There is a method to the sacking of Iraq by the American-Anglo invasion forces. The plundering of public wealth for private gain has been elevated to the status of an official religion in our country, trumpeted as a virtue by economists and pundits in the media. Now our ethic of plundering public wealth for private gain is being exported to Iraq. First the US government teams up with Britain to dump 20,000 tons of bombs on Iraq, and is now poised to dole out billions of dollars of more taxpayer largesse to US businesses to rebuild Iraq. The big early winner of the Iraq invasion sweepstakes is Betchel, which was just awarded a contract worth of up to $680 million to rebuild Iraq's electric utilities. Perhaps Pacific, Gas & Electric or Enron will get the contract to manage Iraq's electricity once it's up and running again.

In the end, "regime change" didn't simply mean overthrowing Saddam's government. It also meant smashing Iraqi civil society and the ability of Iraqis to govern their own affairs. We won't know how many thousands of Iraqis will die because of the complete collapse of the Iraqi health care system under the watch of US soldiers, but we do know that before Baghdad fell Iraq's hospitals were so overwhelmed with the war dead and wounded they gave up trying to count them.

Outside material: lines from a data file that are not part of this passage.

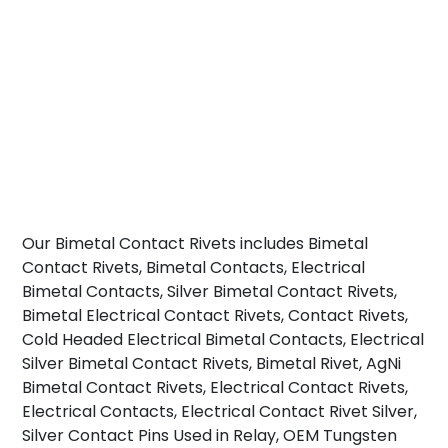
Our Bimetal Contact Rivets includes Bimetal
Contact Rivets, Bimetal Contacts, Electrical
Bimetal Contacts, Silver Bimetal Contact Rivets,
Bimetal Electrical Contact Rivets, Contact Rivets,
Cold Headed Electrical Bimetal Contacts, Electrical
Silver Bimetal Contact Rivets, Bimetal Rivet, AgNi
Bimetal Contact Rivets, Electrical Contact Rivets,
Electrical Contacts, Electrical Contact Rivet Silver,
Silver Contact Pins Used in Relay, OEM Tungsten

Iraq will be "rebuilt," but the generous welfare system the Baathists administered, helping to give Iraqis one of the highest standards of living in the Arab world, will never be allowed to serve the needs of Iraqis the way it used to. Any US-backed puppet government will find itself in the same boat the puppet regime in Saigon did from the late '50s until 1975. It will be so unpopular that it will be unable to hold onto power without the assistance of the US military power.

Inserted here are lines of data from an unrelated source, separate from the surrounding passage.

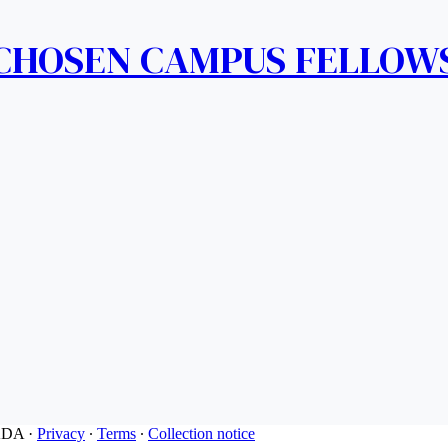
 CHOSEN CAMPUS FELLOW
ADA
·
Privacy
∙
Terms
∙
Collection notice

The quick defeat of Iraq's ragtag army by the American-Anglo invaders has proven that Saddam Hussein's government was not the threat the Bush administration claimed it was. The quick collapse of Iraqi society under US and British watch only adds to the laundry list of charges the anti-war movement should demand George Bush The Vandal and Tony Blair The Vandal be tried for in the International Criminal Court. It won't be enough for the anti-war movements in the US and Britain to successfully throw these vandals out of office. Whether or not they are ever arrested for their crimes, we all owe humanity nothing less than warrants for the arrest of these vandals and their henchmen in Washington and London.